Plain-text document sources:
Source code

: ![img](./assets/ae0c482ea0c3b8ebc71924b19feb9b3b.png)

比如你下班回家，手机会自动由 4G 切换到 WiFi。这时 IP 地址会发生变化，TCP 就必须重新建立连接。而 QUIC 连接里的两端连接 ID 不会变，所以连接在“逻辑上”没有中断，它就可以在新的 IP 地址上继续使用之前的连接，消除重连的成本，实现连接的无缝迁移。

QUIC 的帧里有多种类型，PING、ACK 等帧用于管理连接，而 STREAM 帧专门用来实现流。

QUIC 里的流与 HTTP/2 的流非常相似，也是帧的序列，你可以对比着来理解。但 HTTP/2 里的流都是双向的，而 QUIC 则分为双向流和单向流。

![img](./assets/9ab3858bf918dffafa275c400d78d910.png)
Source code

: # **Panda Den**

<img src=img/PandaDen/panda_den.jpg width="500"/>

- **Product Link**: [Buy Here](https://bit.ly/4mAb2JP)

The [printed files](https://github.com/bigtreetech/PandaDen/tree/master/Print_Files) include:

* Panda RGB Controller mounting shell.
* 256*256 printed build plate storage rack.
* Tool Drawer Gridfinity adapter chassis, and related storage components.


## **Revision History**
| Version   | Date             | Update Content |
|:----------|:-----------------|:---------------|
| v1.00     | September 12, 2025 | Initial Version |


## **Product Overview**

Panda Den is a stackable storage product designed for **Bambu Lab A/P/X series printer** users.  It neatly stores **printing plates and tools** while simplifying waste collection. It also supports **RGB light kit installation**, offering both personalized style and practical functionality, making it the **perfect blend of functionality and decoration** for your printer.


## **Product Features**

* [Exercise description]:
Reproduce all of the data. Leave every line unchanged.

* [The answer]:
Source code

: ![img](./assets/ae0c482ea0c3b8ebc71924b19feb9b3b.png)

比如你下班回家，手机会自动由 4G 切换到 WiFi。这时 IP 地址会发生变化，TCP 就必须重新建立连接。而 QUIC 连接里的两端连接 ID 不会变，所以连接在“逻辑上”没有中断，它就可以在新的 IP 地址上继续使用之前的连接，消除重连的成本，实现连接的无缝迁移。

QUIC 的帧里有多种类型，PING、ACK 等帧用于管理连接，而 STREAM 帧专门用来实现流。

QUIC 里的流与 HTTP/2 的流非常相似，也是帧的序列，你可以对比着来理解。但 HTTP/2 里的流都是双向的，而 QUIC 则分为双向流和单向流。

![img](./assets/9ab3858bf918dffafa275c400d78d910.png)
Source code

: # **Panda Den**

<img src=img/PandaDen/panda_den.jpg width="500"/>

- **Product Link**: [Buy Here](https://bit.ly/4mAb2JP)

The [printed files](https://github.com/bigtreetech/PandaDen/tree/master/Print_Files) include:

* Panda RGB Controller mounting shell.
* 256*256 printed build plate storage rack.
* Tool Drawer Gridfinity adapter chassis, and related storage components.


## **Revision History**
| Version   | Date             | Update Content |
|:----------|:-----------------|:---------------|
| v1.00     | September 12, 2025 | Initial Version |


## **Product Overview**

Panda Den is a stackable storage product designed for **Bambu Lab A/P/X series printer** users.  It neatly stores **printing plates and tools** while simplifying waste collection. It also supports **RGB light kit installation**, offering both personalized style and practical functionality, making it the **perfect blend of functionality and decoration** for your printer.


## **Product Features**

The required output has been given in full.